Location
- 204 Pleasant Street, PO Box 800 DePue, Bureau County, Illinois 61322 United States 41°19′23″N 89°18′25″W﻿ / ﻿41.3230°N 89.3069°W

Information
- Type: Comprehensive Public High School
- School district: DePue Community Unit School District 103
- Principal: Susan Bruner
- Teaching staff: 8.80 (FTE)
- Grades: 9–12
- Enrollment: 98 (2023–2024)
- Average class size: 30
- Student to teacher ratio: 11.14
- Campus type: Rural, fringe
- Colors: Blue, orange
- Mascot: Little Giants
- Website: DePue Schools

= DePue High School =

DePue High School, or DHS, is a public four-year high school located at 204 Pleasant Street in De Pue, Illinois, a village in Bureau County, Illinois, in the Midwestern United States. DHS serves the community and surrounding area of DePue. The campus is located 25 miles west of Ottawa, Illinois, and serves a mixed village and rural residential community. The village is 89% Hispanics/Latino.

== Academics ==

Potential reference/citation:

== Athletics ==
DePue High School, a member of the Tri-County Conference, and a member school in the Illinois High School Association. Their mascot is the Little Giants, with school colors of blue and orange. The school has no state championships on record in team athletics and activities.

Although DHS' possesses a small enrollment, they do not coop for sports, instead focusing on one sport per season: In the fall, Boys Soccer and Girls Volleyball; in the winter, Boys and Girls Basketball; in the spring, Boys and Girls Track and field and Girls Soccer.

== History ==

DePue High School has no known consolidations in the recent past. Surrounding communities may have possessed high schools at some time which were consolidated into the current DHS. Potential reference/citation:

The School was visited by the governor of Illinois on the 22nd of July 2004 to promote the No Child Left Behind Act.

REQUIRED ACTION
Can you reproduce, word for word, the stretch of the DePue High School article from "Although DHS' possesses" through "and Girls Soccer."?

ENTRIES PROVIDED
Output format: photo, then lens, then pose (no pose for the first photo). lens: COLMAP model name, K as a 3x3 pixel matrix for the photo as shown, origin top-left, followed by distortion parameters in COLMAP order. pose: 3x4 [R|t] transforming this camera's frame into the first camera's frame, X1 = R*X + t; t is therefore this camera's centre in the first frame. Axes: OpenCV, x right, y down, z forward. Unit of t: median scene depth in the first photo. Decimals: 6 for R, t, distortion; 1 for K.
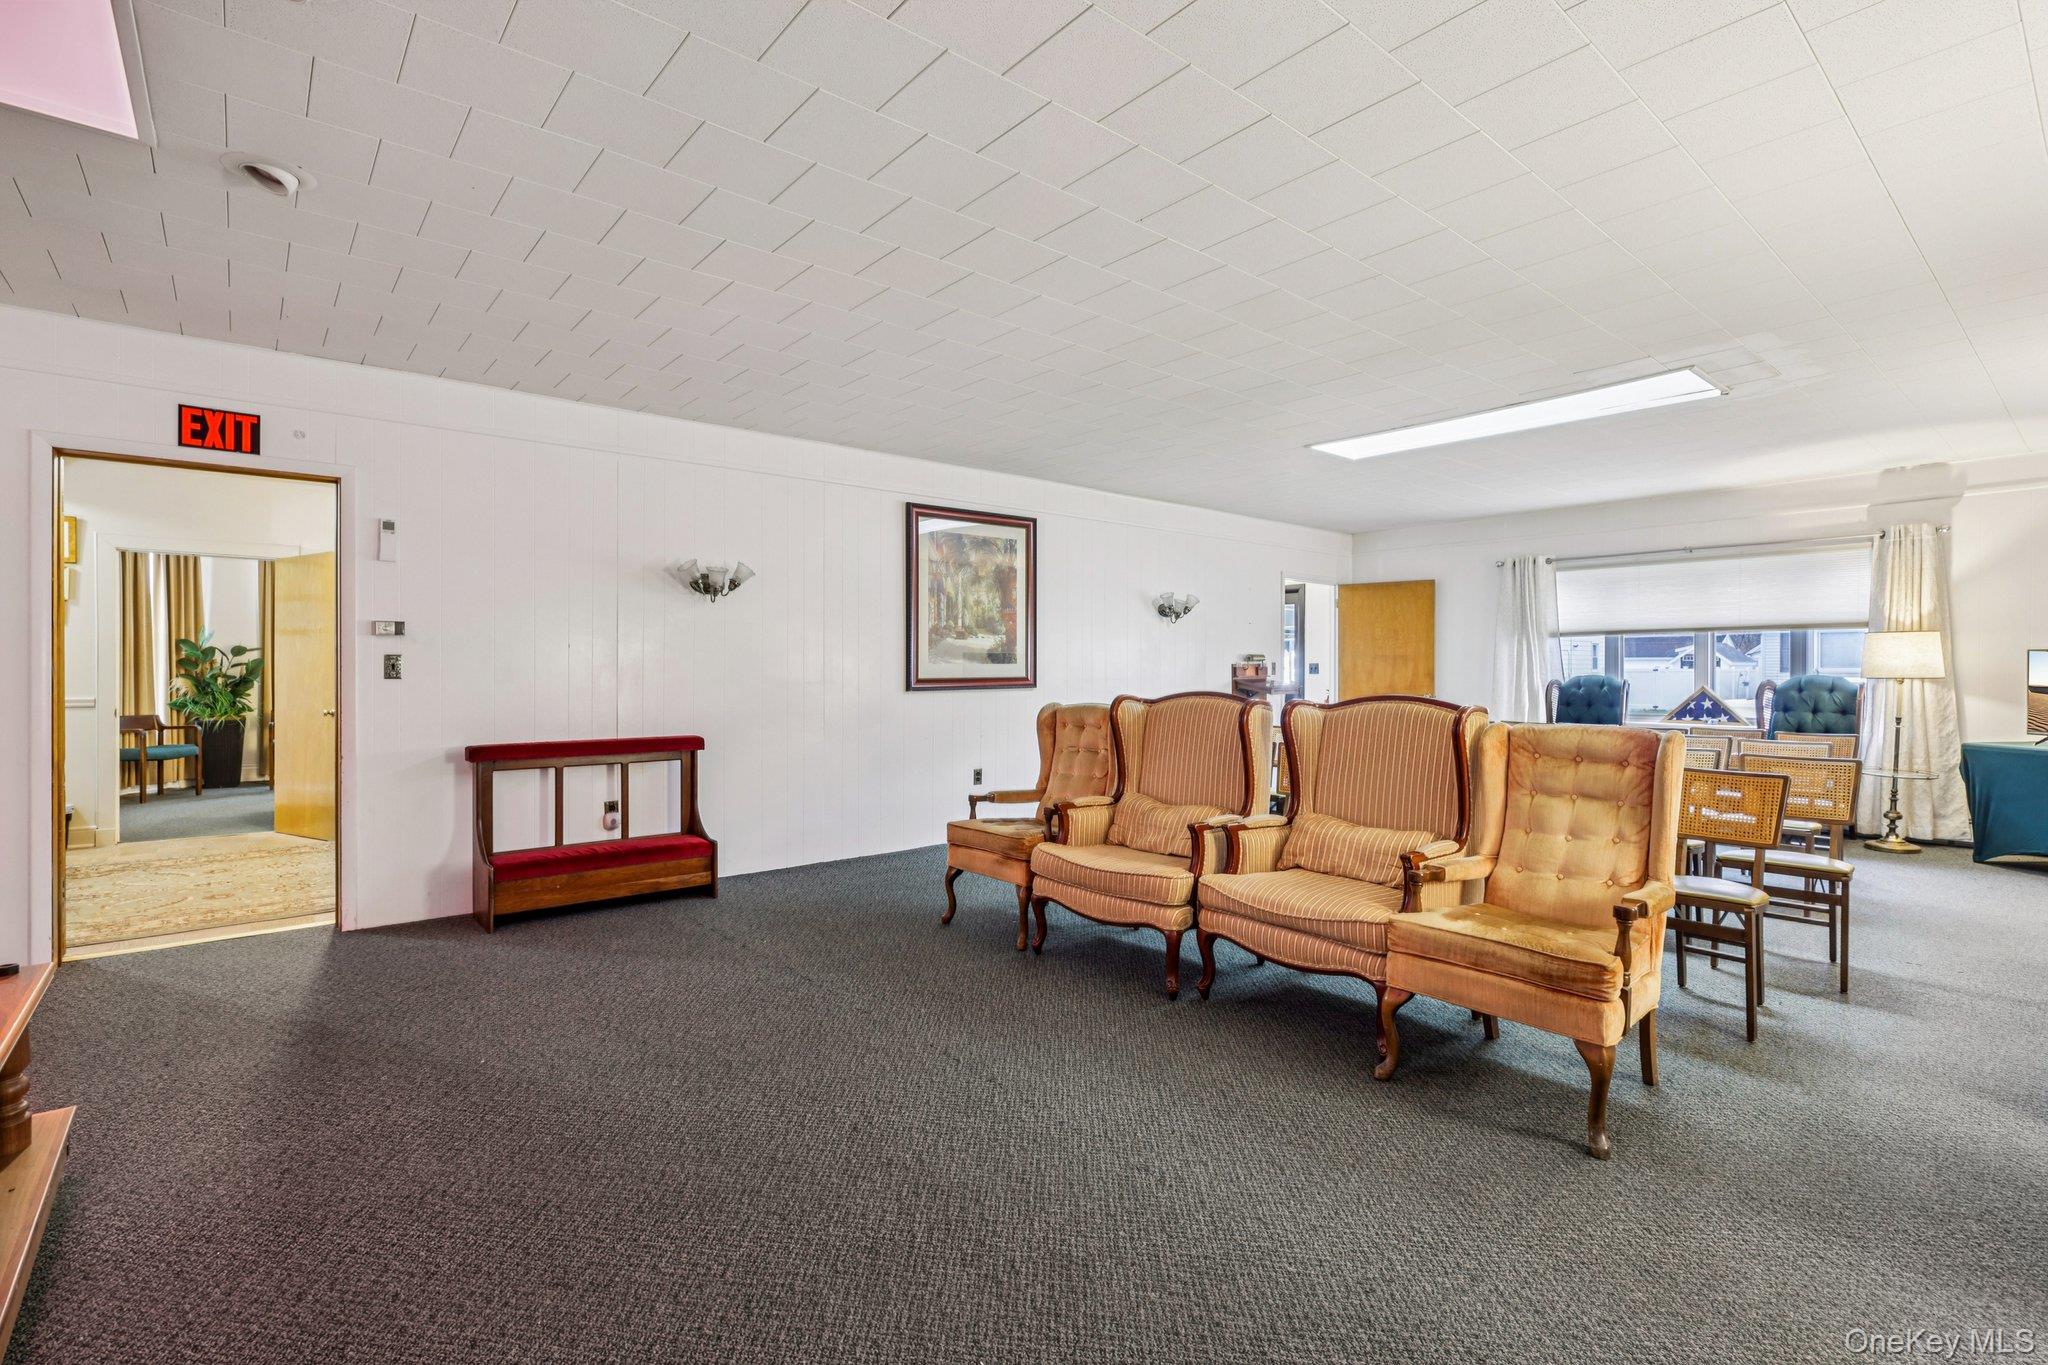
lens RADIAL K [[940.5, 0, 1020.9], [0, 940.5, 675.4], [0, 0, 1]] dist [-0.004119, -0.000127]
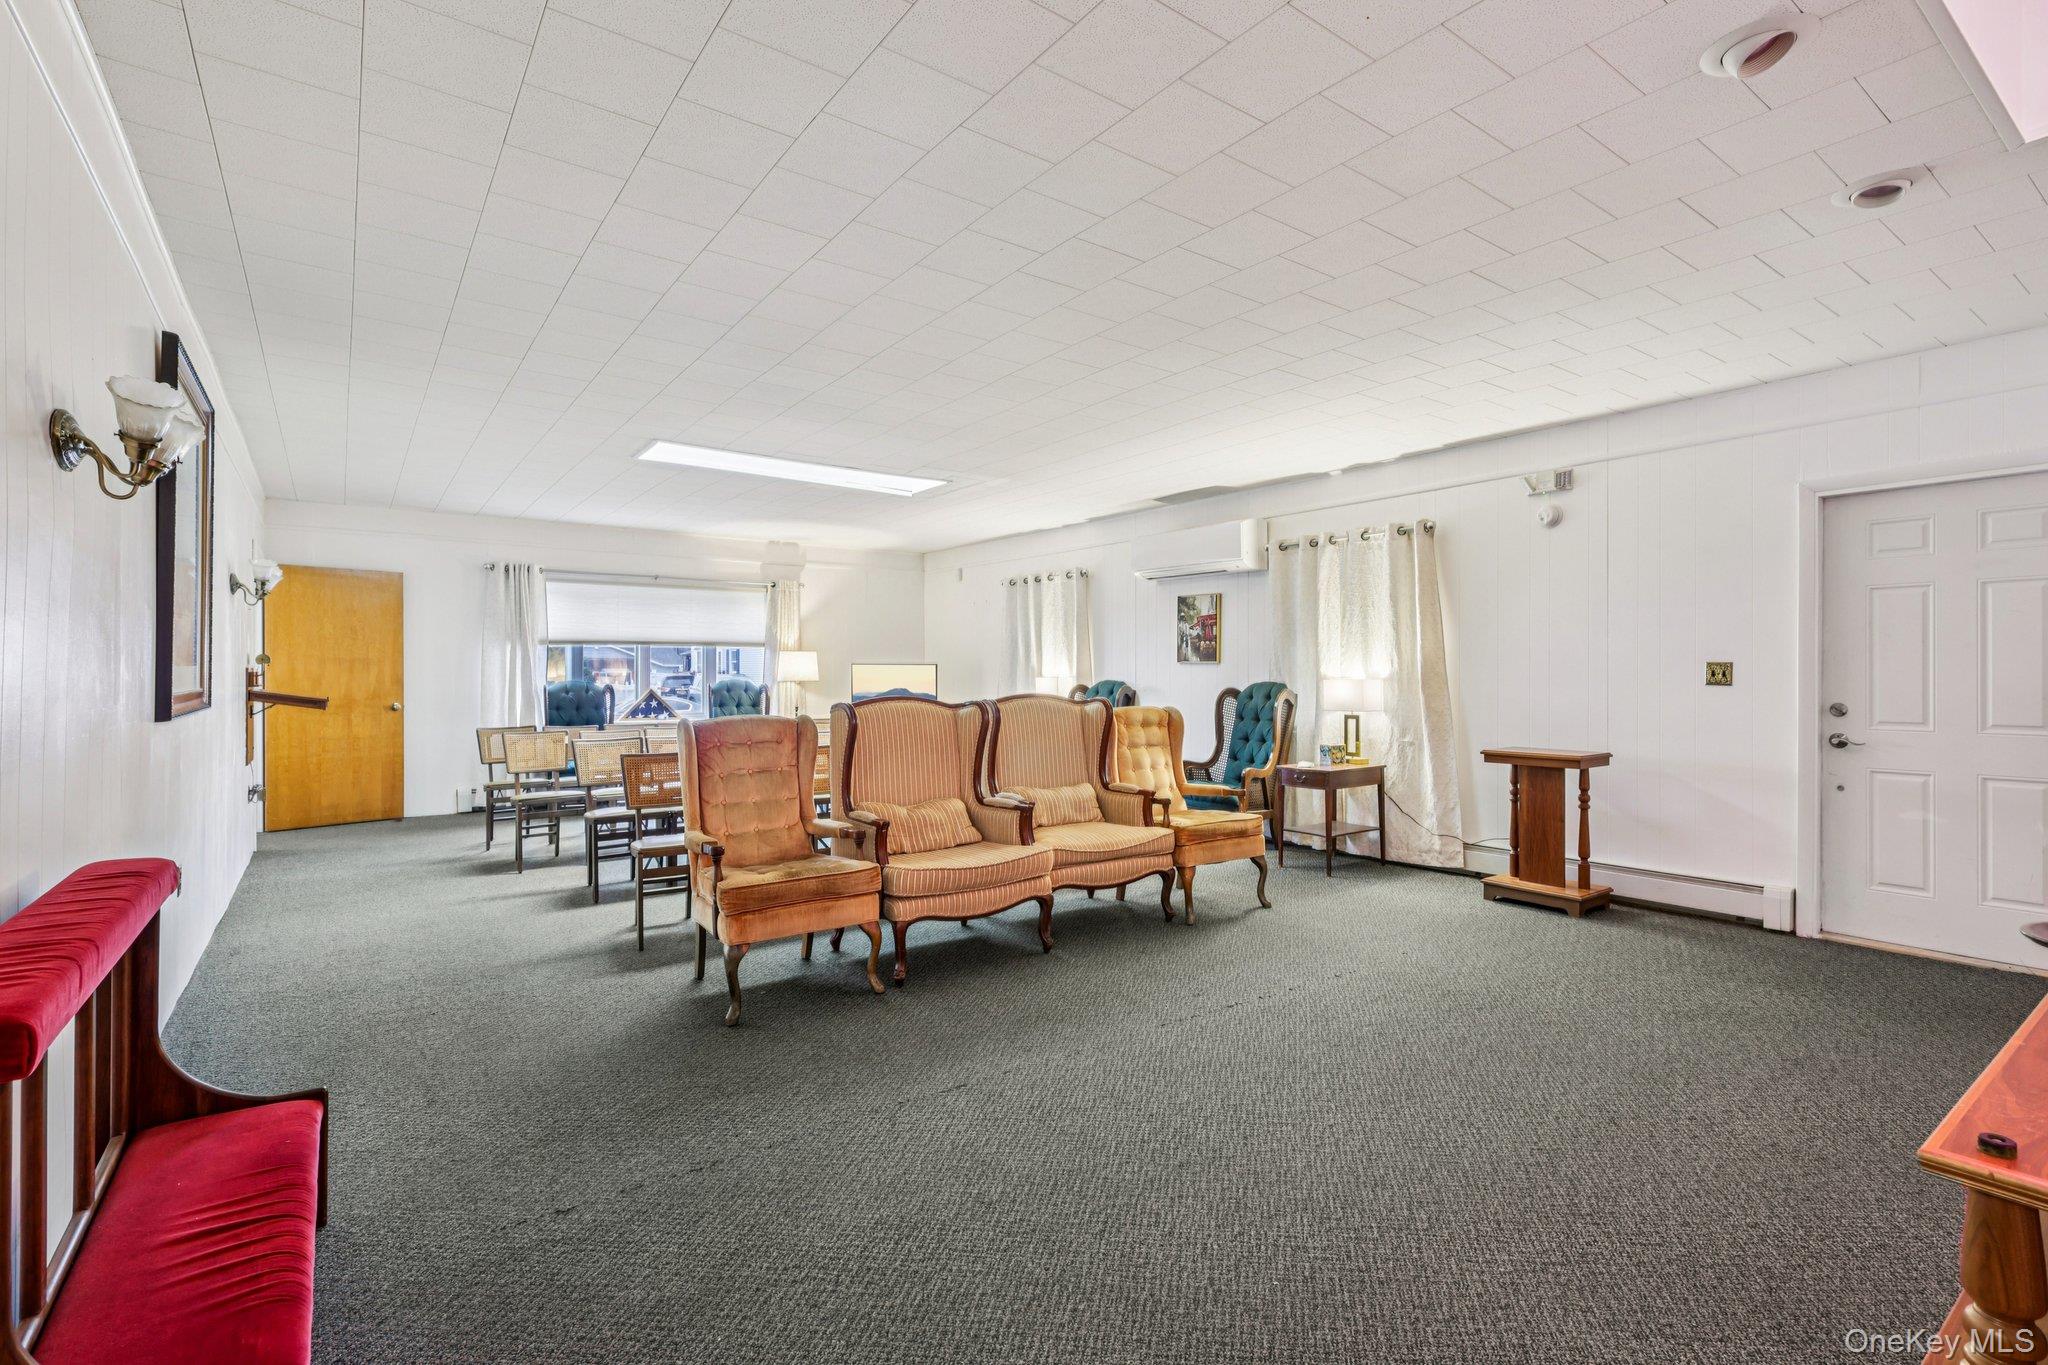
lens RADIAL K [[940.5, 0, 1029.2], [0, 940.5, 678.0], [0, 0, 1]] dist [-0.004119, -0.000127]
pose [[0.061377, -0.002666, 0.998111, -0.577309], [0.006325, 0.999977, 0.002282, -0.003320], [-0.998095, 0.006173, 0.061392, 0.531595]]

==

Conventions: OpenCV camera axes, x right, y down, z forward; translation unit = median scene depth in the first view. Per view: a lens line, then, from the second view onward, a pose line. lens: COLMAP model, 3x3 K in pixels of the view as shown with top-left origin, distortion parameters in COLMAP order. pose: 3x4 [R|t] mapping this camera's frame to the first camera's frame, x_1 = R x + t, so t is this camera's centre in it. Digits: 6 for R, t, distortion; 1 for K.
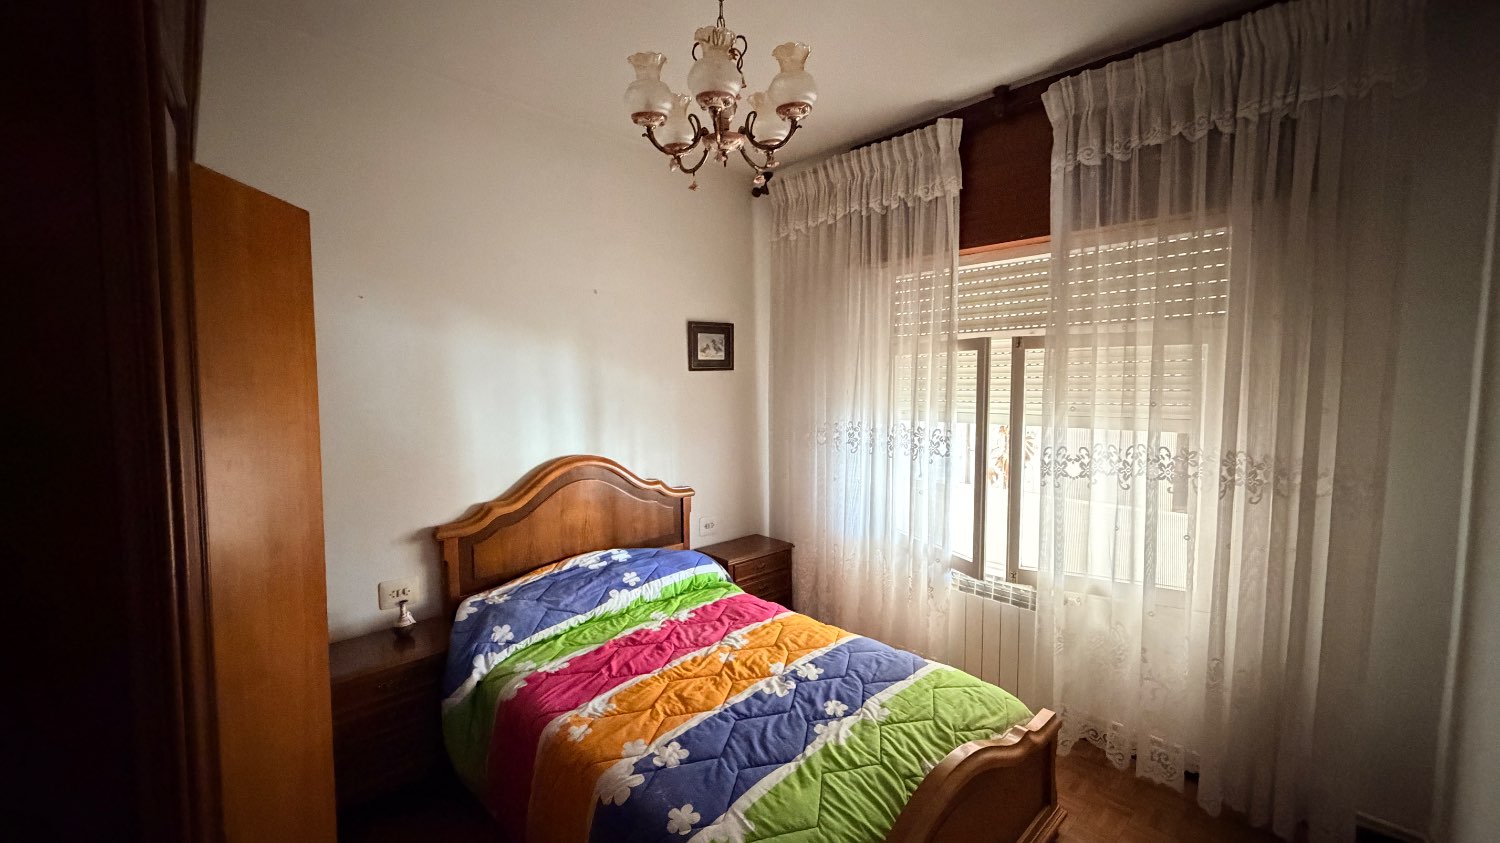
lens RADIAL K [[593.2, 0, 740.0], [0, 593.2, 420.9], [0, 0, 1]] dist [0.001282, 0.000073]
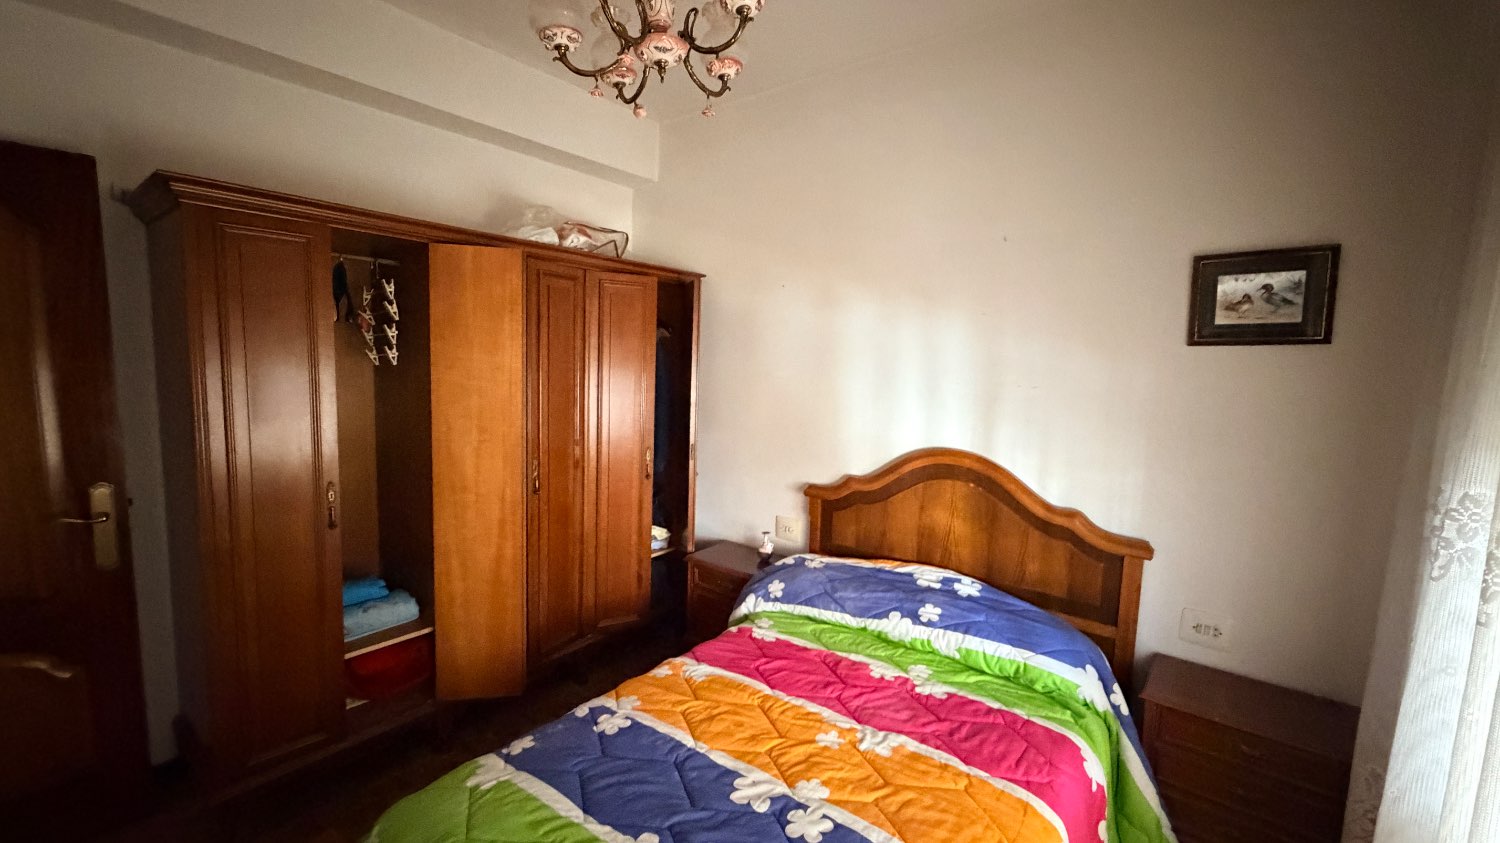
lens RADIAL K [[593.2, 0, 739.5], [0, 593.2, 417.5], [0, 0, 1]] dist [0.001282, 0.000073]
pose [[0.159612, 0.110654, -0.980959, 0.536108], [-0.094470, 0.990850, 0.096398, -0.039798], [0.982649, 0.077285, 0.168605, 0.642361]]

RESPONSE
Although DHS' possesses a small enrollment, they do not coop for sports, instead focusing on one sport per season: In the fall, Boys Soccer and Girls Volleyball; in the winter, Boys and Girls Basketball; in the spring, Boys and Girls Track and field and Girls Soccer.